"Стефан Цвейг. Принуждение" - читать интересную книгу автора

- Я могу, если ты не можешь! Если ты слаб, я не слаба, я не отступлюсь
перед этим вздором, я не отдам живого существа за бумагу! Ты не пойдешь,
пока у меня власть над тобою! Ты болен, я могу поклясться в этом. Ты соткан
из нервов. Ты содрогаешься от стука тарелок. Это увидит каждый врач. Пусть
тебя здесь освидетельствуют; я пойду с тобой, я все скажу. Тебя наверное
освободят. Нужно сопротивляться, нужно напрячь волю, стиснуть зубы. Вспомни
Жанно, твоего парижского друга: три месяца он был под наблюдением в
сумасшедшем доме; они его измучили своим испытанием, но он держался, пока
его не освободили. Нужно только показать, что не хочешь пойти. Нельзя
уступать! Не о пустяках идет речь: не забудь, тут посягают на твою жизнь,
свободу, на все. Тут нужно сопротивляться!

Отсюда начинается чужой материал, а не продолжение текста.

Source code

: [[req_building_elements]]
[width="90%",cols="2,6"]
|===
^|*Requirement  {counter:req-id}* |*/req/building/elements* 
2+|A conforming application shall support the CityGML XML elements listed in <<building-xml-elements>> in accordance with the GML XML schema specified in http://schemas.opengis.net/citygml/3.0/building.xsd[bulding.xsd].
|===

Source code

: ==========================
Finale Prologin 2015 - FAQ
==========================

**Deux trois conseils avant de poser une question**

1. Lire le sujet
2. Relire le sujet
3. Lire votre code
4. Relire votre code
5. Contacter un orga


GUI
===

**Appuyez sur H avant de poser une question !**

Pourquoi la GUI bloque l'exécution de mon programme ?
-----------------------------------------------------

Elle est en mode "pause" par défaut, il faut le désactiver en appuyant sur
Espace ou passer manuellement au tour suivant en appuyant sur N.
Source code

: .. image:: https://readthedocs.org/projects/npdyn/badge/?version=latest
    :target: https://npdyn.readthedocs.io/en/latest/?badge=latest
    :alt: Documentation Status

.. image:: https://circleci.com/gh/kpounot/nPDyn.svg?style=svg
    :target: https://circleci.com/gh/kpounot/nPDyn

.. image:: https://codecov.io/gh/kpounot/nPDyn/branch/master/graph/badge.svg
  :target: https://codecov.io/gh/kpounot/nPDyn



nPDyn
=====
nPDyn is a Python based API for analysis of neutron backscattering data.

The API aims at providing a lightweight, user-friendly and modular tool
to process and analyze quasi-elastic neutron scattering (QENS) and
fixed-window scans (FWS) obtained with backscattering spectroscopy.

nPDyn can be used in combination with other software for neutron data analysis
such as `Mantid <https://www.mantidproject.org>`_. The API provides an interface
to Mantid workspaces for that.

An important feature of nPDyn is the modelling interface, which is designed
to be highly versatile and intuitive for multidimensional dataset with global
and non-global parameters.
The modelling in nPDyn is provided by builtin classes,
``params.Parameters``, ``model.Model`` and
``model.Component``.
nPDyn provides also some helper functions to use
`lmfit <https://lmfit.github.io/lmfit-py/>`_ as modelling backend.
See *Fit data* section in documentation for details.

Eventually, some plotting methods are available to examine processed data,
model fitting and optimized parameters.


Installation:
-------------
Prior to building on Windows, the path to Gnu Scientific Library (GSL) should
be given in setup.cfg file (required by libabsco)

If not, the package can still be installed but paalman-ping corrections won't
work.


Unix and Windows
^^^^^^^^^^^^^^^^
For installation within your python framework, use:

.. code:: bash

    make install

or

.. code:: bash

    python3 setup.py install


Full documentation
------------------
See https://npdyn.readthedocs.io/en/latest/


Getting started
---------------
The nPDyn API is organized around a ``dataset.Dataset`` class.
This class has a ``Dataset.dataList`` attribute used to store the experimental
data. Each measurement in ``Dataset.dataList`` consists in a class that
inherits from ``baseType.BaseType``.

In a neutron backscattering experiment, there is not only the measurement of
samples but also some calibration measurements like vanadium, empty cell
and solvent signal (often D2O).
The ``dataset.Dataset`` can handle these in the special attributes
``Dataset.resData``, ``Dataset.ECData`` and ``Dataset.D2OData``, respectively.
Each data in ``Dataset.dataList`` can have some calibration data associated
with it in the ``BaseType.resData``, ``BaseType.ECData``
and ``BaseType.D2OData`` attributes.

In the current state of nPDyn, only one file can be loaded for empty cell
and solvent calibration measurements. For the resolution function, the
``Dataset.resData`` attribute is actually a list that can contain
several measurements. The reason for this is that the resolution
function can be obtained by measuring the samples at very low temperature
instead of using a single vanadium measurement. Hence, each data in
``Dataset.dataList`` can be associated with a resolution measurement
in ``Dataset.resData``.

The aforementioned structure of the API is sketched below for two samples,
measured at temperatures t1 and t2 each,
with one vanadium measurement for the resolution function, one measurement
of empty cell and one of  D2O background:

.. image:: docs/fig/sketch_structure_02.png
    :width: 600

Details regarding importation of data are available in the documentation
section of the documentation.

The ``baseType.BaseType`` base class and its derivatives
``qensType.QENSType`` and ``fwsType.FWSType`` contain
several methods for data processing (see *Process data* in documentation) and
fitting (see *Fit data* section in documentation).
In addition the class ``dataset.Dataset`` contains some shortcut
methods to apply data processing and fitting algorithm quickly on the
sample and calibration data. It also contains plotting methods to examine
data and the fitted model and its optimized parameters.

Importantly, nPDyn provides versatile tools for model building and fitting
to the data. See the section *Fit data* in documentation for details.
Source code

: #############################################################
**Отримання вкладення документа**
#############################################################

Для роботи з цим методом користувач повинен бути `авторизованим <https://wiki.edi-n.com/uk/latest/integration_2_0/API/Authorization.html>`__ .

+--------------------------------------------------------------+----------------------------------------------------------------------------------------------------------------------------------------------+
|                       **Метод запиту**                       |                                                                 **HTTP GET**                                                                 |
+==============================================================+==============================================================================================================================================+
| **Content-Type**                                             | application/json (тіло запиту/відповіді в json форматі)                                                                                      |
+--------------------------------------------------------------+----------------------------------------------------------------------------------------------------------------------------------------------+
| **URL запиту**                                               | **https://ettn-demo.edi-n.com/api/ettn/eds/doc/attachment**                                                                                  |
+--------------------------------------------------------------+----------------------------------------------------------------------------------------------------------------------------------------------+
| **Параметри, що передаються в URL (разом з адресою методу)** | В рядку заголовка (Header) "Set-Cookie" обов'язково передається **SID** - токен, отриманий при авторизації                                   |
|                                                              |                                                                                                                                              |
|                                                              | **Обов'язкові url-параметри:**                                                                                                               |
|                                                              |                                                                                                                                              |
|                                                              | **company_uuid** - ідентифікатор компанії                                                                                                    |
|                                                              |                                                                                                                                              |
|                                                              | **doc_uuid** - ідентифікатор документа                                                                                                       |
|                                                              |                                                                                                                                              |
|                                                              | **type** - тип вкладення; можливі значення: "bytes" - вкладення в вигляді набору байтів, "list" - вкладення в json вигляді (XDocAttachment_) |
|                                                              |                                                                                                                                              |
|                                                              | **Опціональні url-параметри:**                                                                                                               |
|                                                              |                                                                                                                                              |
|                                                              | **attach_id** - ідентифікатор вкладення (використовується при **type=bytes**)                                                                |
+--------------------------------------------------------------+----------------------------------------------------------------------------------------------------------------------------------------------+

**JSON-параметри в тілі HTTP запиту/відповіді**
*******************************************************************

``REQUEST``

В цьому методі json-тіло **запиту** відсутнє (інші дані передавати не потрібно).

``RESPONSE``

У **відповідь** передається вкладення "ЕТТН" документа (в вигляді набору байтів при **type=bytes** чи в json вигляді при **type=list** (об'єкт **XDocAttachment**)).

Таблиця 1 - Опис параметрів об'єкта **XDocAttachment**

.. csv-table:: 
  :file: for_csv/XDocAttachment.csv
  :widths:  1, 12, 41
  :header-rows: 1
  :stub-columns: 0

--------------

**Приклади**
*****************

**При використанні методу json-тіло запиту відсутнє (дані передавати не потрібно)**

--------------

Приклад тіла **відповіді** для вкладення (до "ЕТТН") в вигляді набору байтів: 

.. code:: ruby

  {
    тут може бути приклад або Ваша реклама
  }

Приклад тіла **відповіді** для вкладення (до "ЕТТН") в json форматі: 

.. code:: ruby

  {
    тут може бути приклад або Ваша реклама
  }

- Сопротивляться. Как можно сопротивляться? Они сильнее всех, они
сильнейшие в мире.
- Неправда! Они сильны, пока мир этого хочет. Человек сильнее
отвлеченного понятия, но он должен только оставаться верным себе, своей
собственной воле. У него должно быть сознание человеческого достоинства,
которое он хочет сохранить, и тогда слова, которыми одурманивают теперь
людей,- "отечество, долг, героизм", - только пустые фразы, от которых пахнет
кровью, теплой, живой, человеческой кровью. Будь искренен, разве отечество
тебе так же дорого, как твоя жизнь? Провинция, меняющая своего сиятельного
монарха, так же мила, как твоя правая рука, которой ты рисуешь? Веришь ты в
иную справедливость, чем та, невидимая, которую мы сами себе создаем кровью
и духом? Нет, я знаю - нет. Ты солжешь самому себе, если захочешь пойти...
- Но я ведь не хочу...
- Не в том дело. Ты вообще не умеешь хотеть. Тебя заставляют хотеть, и
в этом твоя вина. Ты приносишь себя в жертву тому, что сам презираешь. Не
лучше ли пожертвовать собой чему-нибудь более достойному? Жертвовать своею
кровью за собственную идею - это я понимаю, но за чужую... Фердинанд, не
забывай, что, если у тебя хватит воли остаться свободным, они покажутся тебе
лишь злобными дураками. Но если ты этого не захочешь, и они тебя схватят, ты
сам окажешься в дураках. Ты мне всегда говорил...
- Да, я говорил, все говорил, болтал и болтал, чтобы подбодрить себя...
Так дети в темном лесу поют от страха, желая заглушить его. Все это была
ложь. Я это вижу теперь с ужасающей ясностью. Я знал, я все время знал, что,
если они меня призовут, я пойду...
- Ты пойдешь? Фердинанд, Фердинанд!
- Нет, не я пойду! Не я! Что-то во мне заставляет, уже заставило пойти.
Что-то встает во мне; как школьник перед учителем, я трепещу и повинуюсь. И
вместе с тем я слушаю все, что ты говоришь, и знаю, что все это верно и
справедливо, гуманно и необходимо, - это единственное, что я должен сделать,
- я это знаю; знаю и то, что итти туда - низость. И все же я иду, что-то
меня толкает. Можешь презирать меня! Я сам презираю себя! Но я не могу
иначе, не могу.
Он стучал обоими кулаками по столу. В его взоре было что-то тупое,
животное. Она боялась взглянуть на него, боялась, чтобы любовь к нему не
перешла в презрение. На накрытом еще столе оставалось еще мясо, холодное,
похожее на падаль, и хлеб, черный, смятый, словно отбросы. Чадный запах еды
наполнял комнату. Ее охватило отвращение. Отвращение ко всему. Она открыла
окно. Ворвалась струя свежего воздуха. Над ее слегка дрожащими плечами
высилось голубое мартовское небо, и белые облака плыли поверх ее волос.